Kelar menyantap spinach mozzarella galette, salah satu menu sarapan sehat di Restoran Java Red, saya menutup trip dengan menyusuri kebun kopi. Buah-buah hijau kaya kafein bergerombol di batang-batang kurus. Di sebuah kedai, seorang nenek mengajarkan cara alternatif untuk menikmatinya: bulir-bulir kopi panggang dikunyah bersama irisan gula aren. Seluruh bubuk kopi yang disajikan di MesaStila dihasilkan dari kebun ini. Para meneer yang dulu mengelolanya mungkin tak pernah menyangka, ladang yang ditinggalkannya berubah menjadi rahim bagi para pelancong untuk menyepi dan—meminjam istilah Bryan—terlahir kembali.

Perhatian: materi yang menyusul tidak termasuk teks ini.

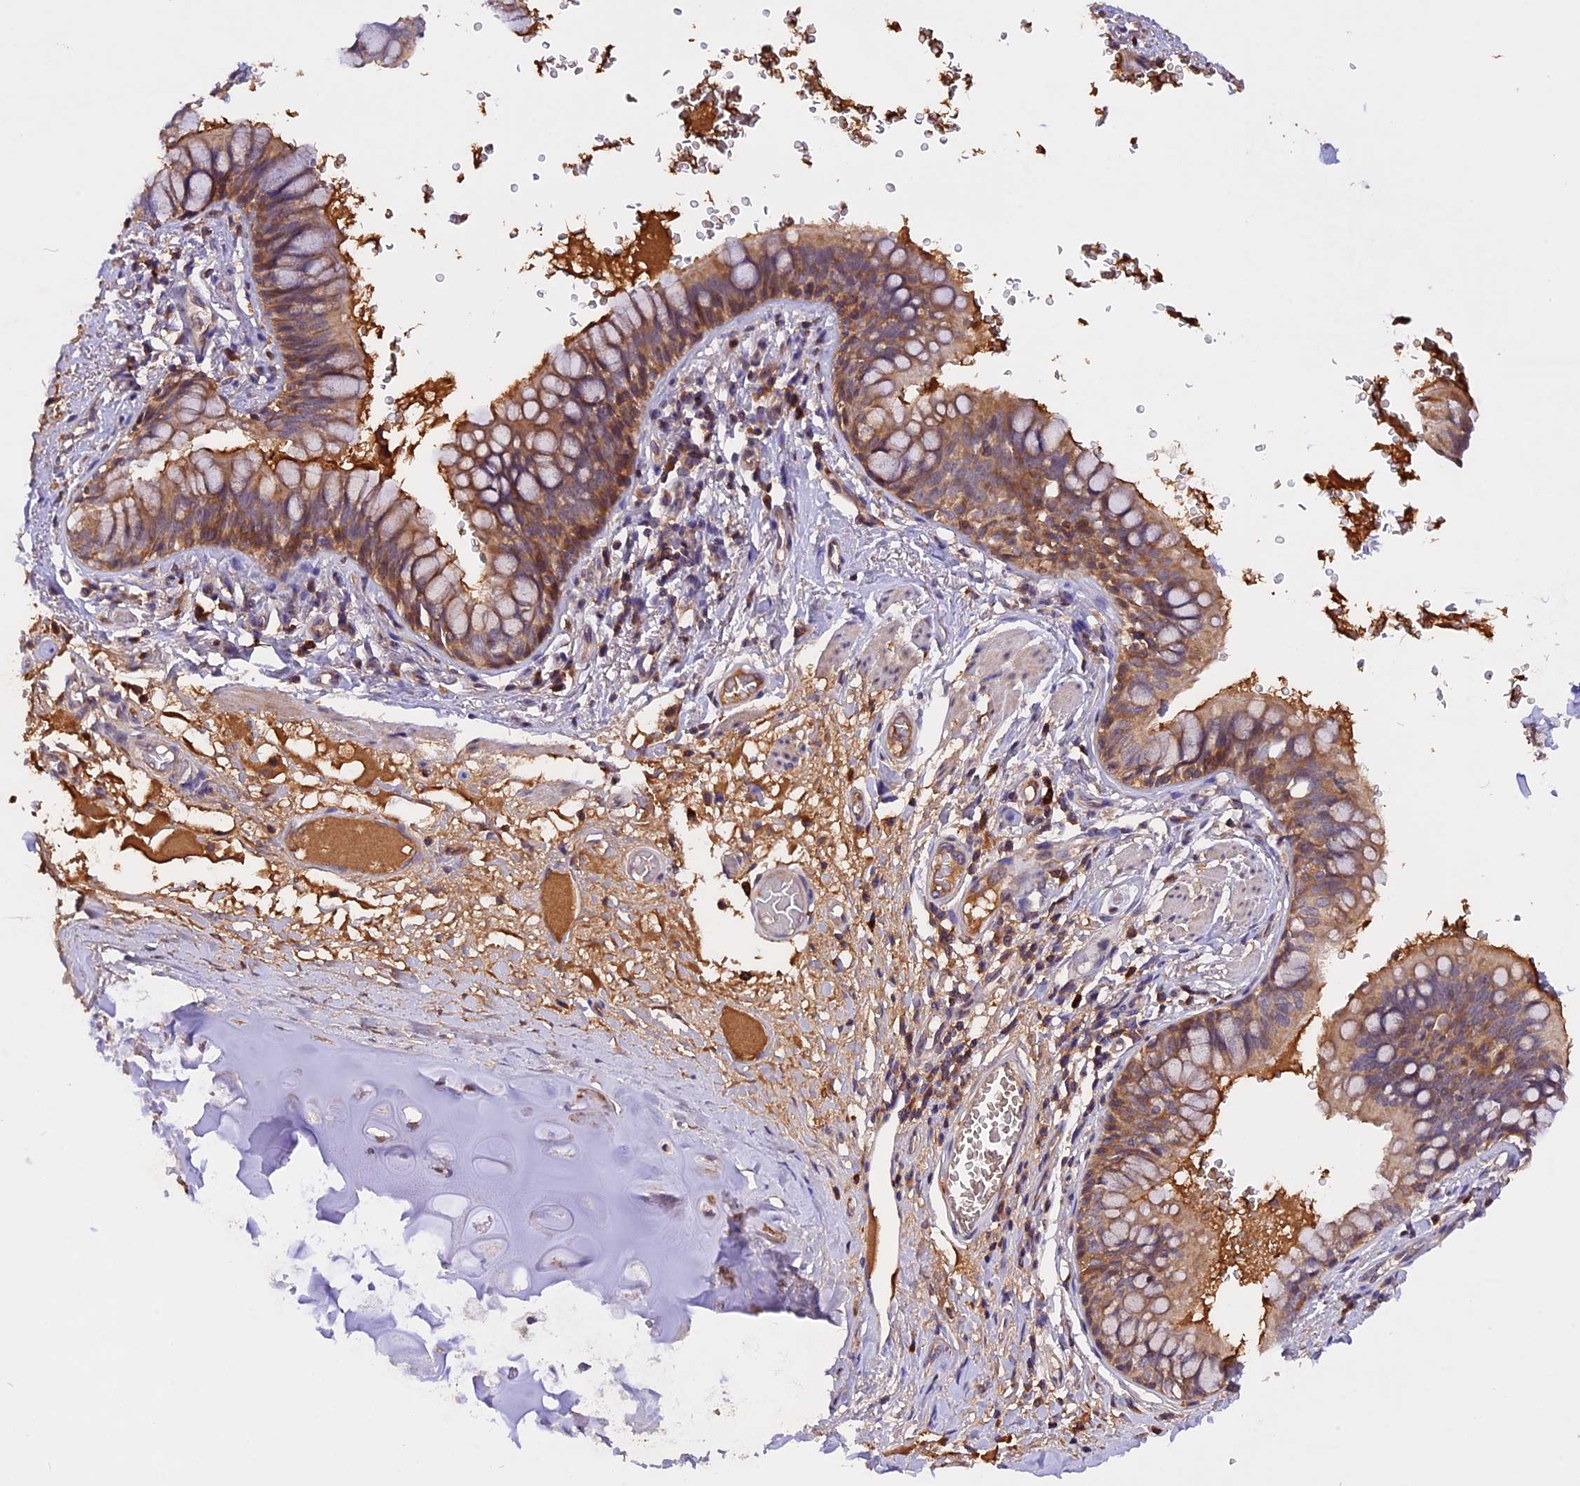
{"staining": {"intensity": "moderate", "quantity": "25%-75%", "location": "cytoplasmic/membranous"}, "tissue": "bronchus", "cell_type": "Respiratory epithelial cells", "image_type": "normal", "snomed": [{"axis": "morphology", "description": "Normal tissue, NOS"}, {"axis": "topography", "description": "Cartilage tissue"}, {"axis": "topography", "description": "Bronchus"}], "caption": "An IHC micrograph of normal tissue is shown. Protein staining in brown highlights moderate cytoplasmic/membranous positivity in bronchus within respiratory epithelial cells. The protein of interest is stained brown, and the nuclei are stained in blue (DAB IHC with brightfield microscopy, high magnification).", "gene": "MARK4", "patient": {"sex": "female", "age": 36}}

Kiri-Kanan: Suasana malam di resor Villa Borobudur; Gado-gado tersaji di meja sarapan di Villa Borobudur.

PANDUAN
Rute
Magelang berjarak sekitar 40 kilometer di utara Yogyakarta dan 70 kilometer di selatan Semarang. Garuda Indonesia (garuda-indonesia.com) dan Lion Air (lionair.co.id) melayani penerbangan ke Yogyakarta dari sejumlah kota, di antaranya Jakarta dan Bali.

Penginapan
Awalnya menyandang nama Losari Spa Retreat & Coffee Plantation, MesaStila (Desa Losari, Grabag, Magelang; 0298/596-333; mesahotelsandresorts.com; vila satu kamar mulai dari Rp1.600.000) merupakan satusatunya penginapan dengan konsep wellness resort di Jawa Tengah. Dibuka di lereng Bukit Menoreh sejak Desember 2011, Villa Borobudur (Dusun Pete, Desa Majaksingi, Magelang; 0293/552-5520; villaborobudur.com; vila satu kamar mulai dari $250, inklusif penatu dan makan tiga kali per hari) adalah akomodasi luks terbaru di Magelang, yang menawarkan panorama Borobudur dari enam vila berarsitektur joglo. Dua penginapan lain yang juga menyuguhkan sosok Borobudur adalah Amanjiwo (Desa Majaksingi, Borobudur, Magelang; 0293/788-333; amanresorts.com; suite mulai dari $850) dan Plataran Borobudur (Dusun Tanjungan, Magelang; 0293/788-888; plataran.com; vila mulai dari Rp1.651.859).

Aktivitas
Karya-karya seni yang terpajang di OHD Museum (Jl. Jenggolo 14, Kota Magelang, 0293/363-420; ohdmuseum.com; tutup tiap Selasa dan hari raya) berganti secara periodik. Jika ingin melihat mahakarya para maestro legendaris Indonesia, kunjungi rumah pemilik museum di Jalan Diponegoro 74. Tur ke situs-situs bersejarah bisa dilakukan dengan menaiki taksi atau kendaraan sewaan, tapi jika Anda membutuhkan pemandu, hubungi Bagus Priyana, koordinator komunitas Kota Toea Magelang (0878-3262-6269; E. bagus_priyana@yahoo.co.id; kotatoeamagelang.wordpress.com). Untuk menyelami kehidupan riil masyarakat di sekitar Borobudur, datangi Desa Wisata Candirejo (Koperasi Desa Wisata Candirejo, Sangen, Candirejo; 0813-2880-8520), di mana Anda bisa menikmati tur delman, wisata kuliner tradisional, hingga kunjungan ke rumah para perajin. Aktivitas arung jeram di Sungai Elo atau Progo ditawarkan sejumlah hotel, termasuk Villa Borobudur, tapi Anda juga bisa menghubungi langsung pihak operator tur. Dari 14 operator di Magelang, Citra Elo (Jl. Raya Mendut, Progowati, Mungkid; 0293/788-435; citraelo.com) adalah yang paling berpengalaman.

Dipublikasikan perdana di majalah DestinAsian Indonesia edisi Mei-Juni 2013 (“Kosmologi Kedu”).